A espécie vegetal caruru (Amaranthus deflexus)
foi uma planta reconhecida por 40% dos agricultores como PANC, que ressaltaram
que o consumo deve ser na forma refogada. Apesar de um agricultor entrevistados
ter conhecimento repassado pelos familiares sobre o consumo desta planta, o mesmo não tem o hábito de consumi-la, utilizando somente
como fonte de alimento para os suínos que cria em sua propriedade. Quini et al., (2013) afirmam que o caruru é uma planta que
pode ser utilizada como forragem animal, onde preferencialmente os talos devem
ser utilizados. Na alimentação humana, o caruru é uma planta que se assemelha
ao espinafre, podendo ser utilizada para substituir o mesmo, sendo indicado que
antes da ingestão seja realizado o branqueamento (KINUPP, LORENZI, 2014).
O caruru, que pertence à
família Amaranthaceae, é uma espécie nativa da
América do Sul tropical (BOTREL et al., 2017). No Brasil, o caruru costuma ter
maior ocorrência na Região Sul e Sudeste, sendo considera como uma espécie
invasora de lavouras anuais (ALMEIDA; SÁ, 2009). Nesta pesquisa, o caruru foi
identificado em meio a hortas doméstica e no entorno das moradias dos
agricultores, com grande incidência.
De acordo com Almeida e Sá
(2009), os grãos do caruru e das demais espécies de Amaranthus
ssp. apresentam altos teores de proteínas variando
de 12 a 17%, são também ricos em fibras e possuem baixos níveis de gordura
saturada, podendo substituir os grãos de quinoa,
cereal muito demandado atualmente pela população vegetariana e vegana, que
possuem de 10 a 18% de proteína em sua composição, além de ambas farinhas não
possuírem glúten, fato importante para pessoas que possuem intolerância a essa
proteína.
Ao final das entrevistas,
percebeu-se que do total das PANC citadas, o caruru e a carqueja foram as
espécies vegetais mais conhecidas pelos informantes, mesmo que estes não tenham
o hábito de consumi-las. Fonseca et al.
(2017), ao realizarem entrevista semelhante com agricultores de municípios da
zona sul do Estado do Rio Grande do Sul, citaram mais vezes a fava (Phaseolus lunatus), seguida do caruru.
Ressaltou-se ao público entrevistado sobre a
importância da correta identificação botânica das PANC citadas nessa pesquisa,
uma vez que identificações errôneas poderiam gerar a ingestão de alguma planta
tóxica, fato que causou desconforto entre os agricultores, que preferiram não colhê-las sem a devida orientação técnica.

### Dados fornecidos

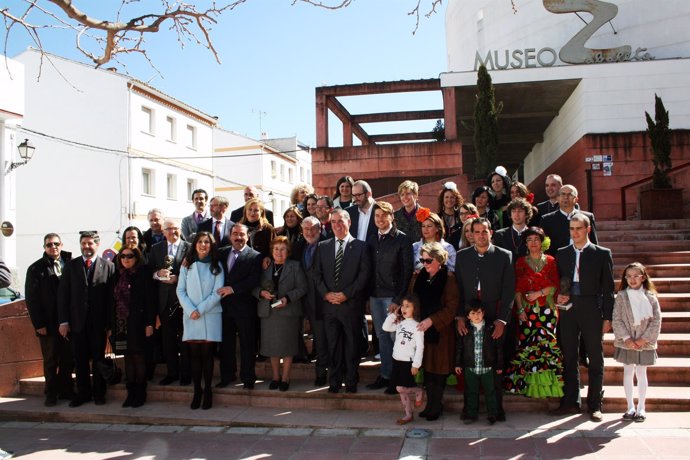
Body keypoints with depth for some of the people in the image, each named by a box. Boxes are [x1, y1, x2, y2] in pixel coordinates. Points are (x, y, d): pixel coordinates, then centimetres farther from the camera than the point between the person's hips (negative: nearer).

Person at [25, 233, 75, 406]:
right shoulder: (36, 269, -1)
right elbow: (31, 299, -2)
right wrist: (39, 324, -8)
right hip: (48, 324, -1)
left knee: (68, 359, 7)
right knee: (50, 361, 9)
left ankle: (66, 390, 21)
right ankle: (51, 394, 20)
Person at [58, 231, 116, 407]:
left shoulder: (108, 266, 0)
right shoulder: (71, 266, 5)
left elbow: (111, 296, -3)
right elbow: (62, 295, 3)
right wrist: (63, 321, -3)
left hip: (99, 322, -2)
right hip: (77, 322, 2)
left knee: (98, 359, 8)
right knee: (80, 360, 8)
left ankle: (99, 393, 21)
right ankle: (83, 393, 22)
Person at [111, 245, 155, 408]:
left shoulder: (143, 274, -4)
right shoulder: (119, 276, 12)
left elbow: (150, 300, -8)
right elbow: (114, 301, 12)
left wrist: (150, 324, -14)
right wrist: (111, 326, 9)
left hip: (137, 323, -5)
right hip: (121, 324, 5)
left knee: (139, 358, 0)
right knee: (128, 358, 9)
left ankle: (140, 394, 10)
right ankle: (131, 393, 17)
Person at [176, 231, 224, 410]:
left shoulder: (216, 266, 6)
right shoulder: (187, 265, 9)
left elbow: (217, 293, -2)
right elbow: (180, 290, 4)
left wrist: (200, 309, -10)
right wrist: (191, 310, -9)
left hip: (211, 315, -1)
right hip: (191, 316, 1)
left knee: (207, 353, -1)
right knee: (195, 354, 0)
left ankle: (207, 391, 7)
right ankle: (197, 391, 6)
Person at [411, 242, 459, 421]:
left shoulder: (448, 278, -9)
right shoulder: (418, 277, 8)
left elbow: (451, 307, -13)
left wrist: (431, 320, -20)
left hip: (441, 331, -5)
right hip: (422, 329, 5)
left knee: (439, 369, 3)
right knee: (427, 368, 9)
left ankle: (436, 406, 16)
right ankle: (431, 404, 20)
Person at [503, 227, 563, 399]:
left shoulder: (551, 261, 8)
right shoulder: (521, 262, 9)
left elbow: (555, 285, 2)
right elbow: (517, 288, 3)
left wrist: (539, 293, -11)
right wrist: (520, 309, -6)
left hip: (547, 309, 0)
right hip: (527, 309, 0)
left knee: (547, 343, -5)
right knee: (526, 344, -3)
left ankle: (547, 384, 4)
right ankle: (529, 385, 5)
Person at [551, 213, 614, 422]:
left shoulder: (602, 254, 2)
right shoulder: (562, 254, 10)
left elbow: (608, 288, 0)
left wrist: (607, 317, -4)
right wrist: (558, 296, -6)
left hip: (592, 311, -3)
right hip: (568, 309, 3)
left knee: (595, 359, 5)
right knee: (569, 357, 8)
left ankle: (595, 405, 14)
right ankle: (571, 402, 18)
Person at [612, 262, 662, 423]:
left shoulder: (650, 297, -1)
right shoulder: (621, 296, -3)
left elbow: (656, 321, -3)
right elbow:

### Lista de atividades
• A. No texto sobre o caruru, reescreva em forma de lista o parágrafo que começa com "O caruru, que pertence à família", mantendo os fatos principais.
• B. Transcreva do texto sobre o caruru o trecho que começa com "O caruru, que" e segue até "com grande incidência.".

### Resultados dos exercícios
• A.
- O caruru pertence à família Amaranthaceae.
- É uma espécie nativa da América do Sul tropical.
- No Brasil, ocorre mais nas regiões Sul e Sudeste.
- É considerado uma espécie invasora de lavouras anuais.
- Nesta pesquisa, foi encontrado com grande incidência em hortas domésticas e no entorno das moradias dos agricultores.

• B.
O caruru, que pertence à
família Amaranthaceae, é uma espécie nativa da
América do Sul tropical (BOTREL et al., 2017). No Brasil, o caruru costuma ter
maior ocorrência na Região Sul e Sudeste, sendo considera como uma espécie
invasora de lavouras anuais (ALMEIDA; SÁ, 2009). Nesta pesquisa, o caruru foi
identificado em meio a hortas doméstica e no entorno das moradias dos
agricultores, com grande incidência.